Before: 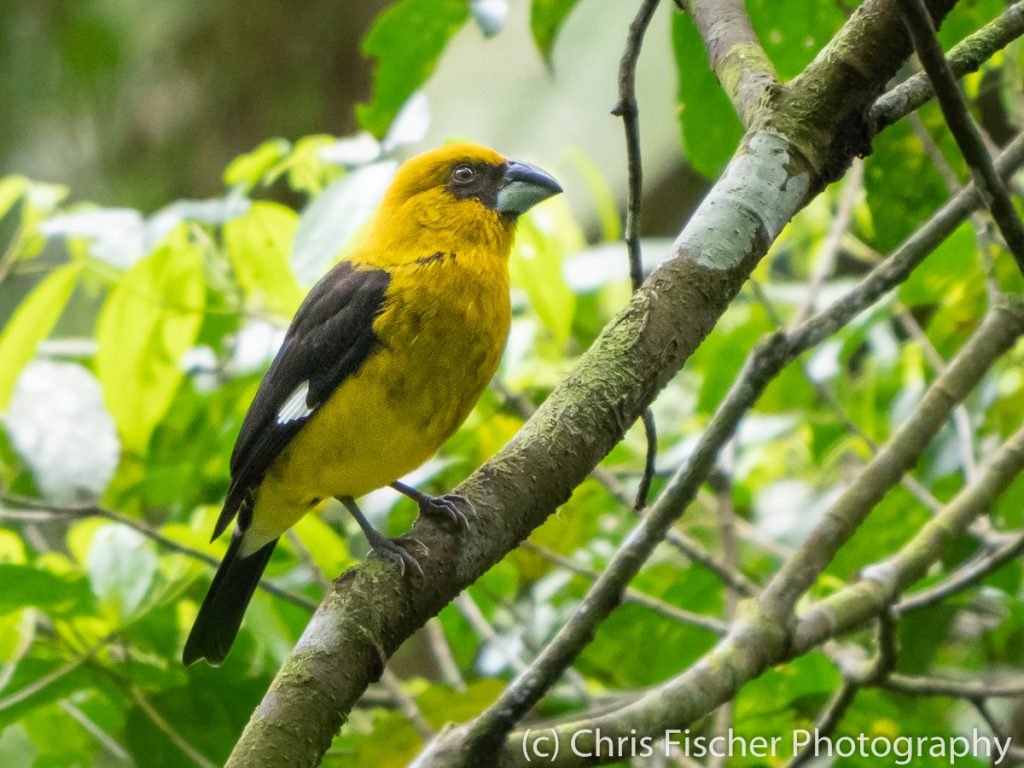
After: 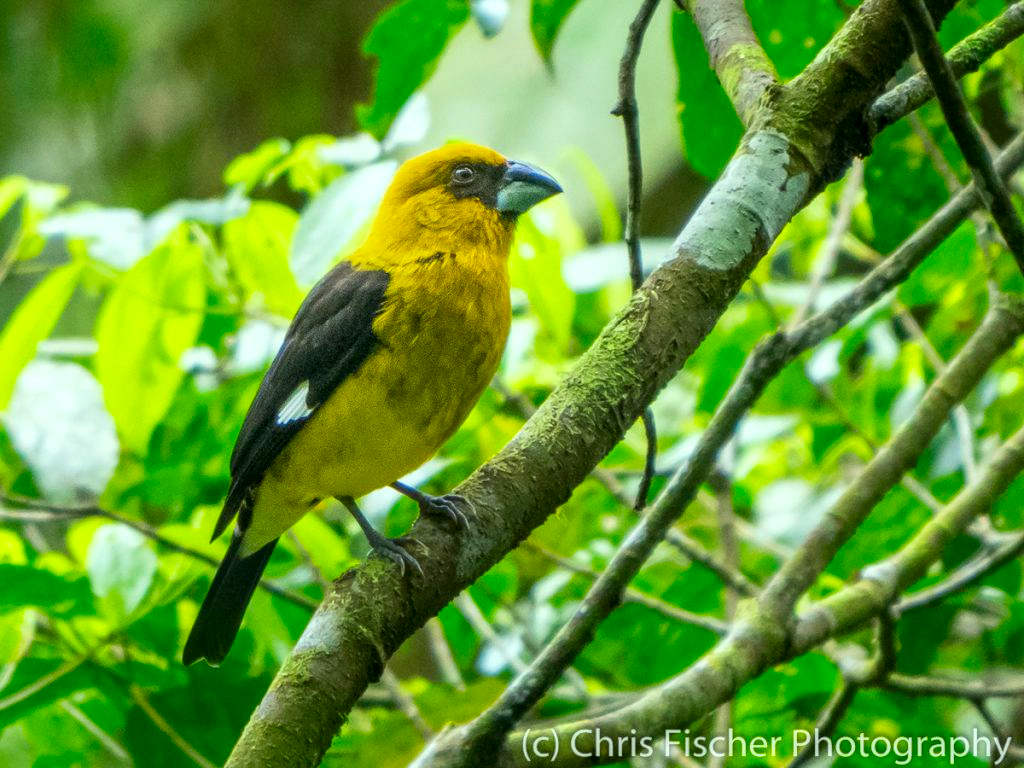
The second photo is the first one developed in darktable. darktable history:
local contrast: on, module defaults
tone equalizer: on, module defaults
color correction: highlights a* -7.33, highlights b* 1.26, shadows a* -3.55, saturation 1.4
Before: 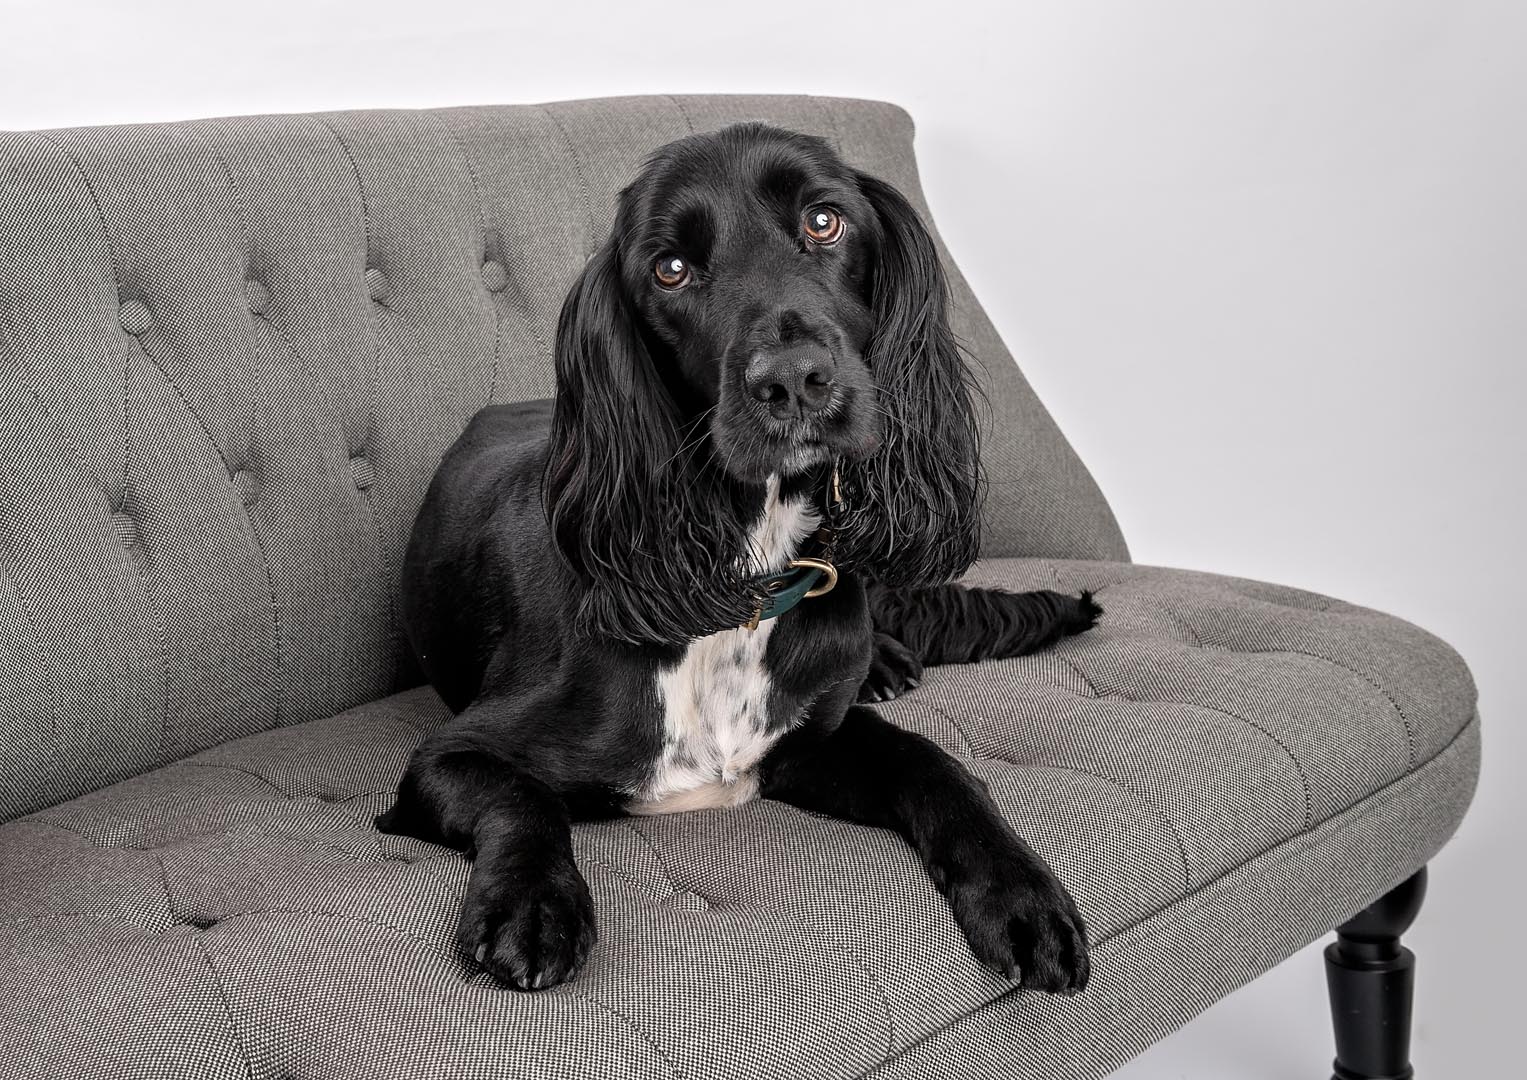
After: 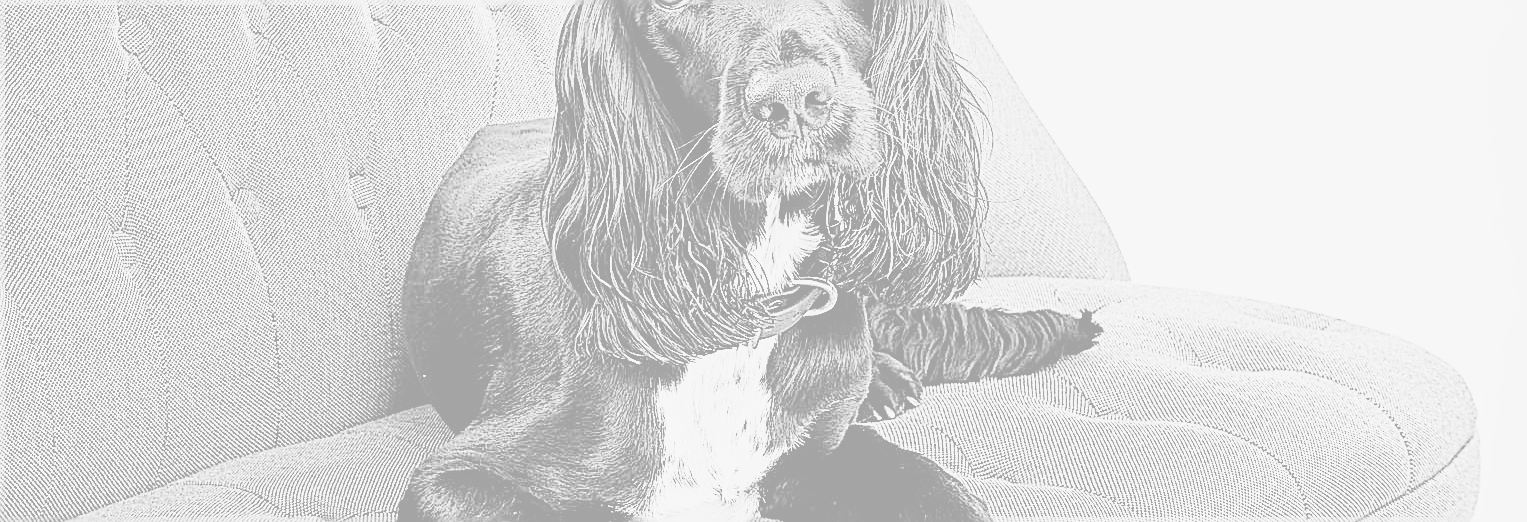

****************************************

_Required work_
Copy every line of the rows above word for word, leaving out the pictures.

_Solution_
Before: 
After: 
The second photo is the first one developed in darktable. darktable history:
local contrast: on, module defaults
tone equalizer: on, module defaults
color correction: highlights a* -7.33, highlights b* 1.26, shadows a* -3.55, saturation 1.4
Before: 
After: 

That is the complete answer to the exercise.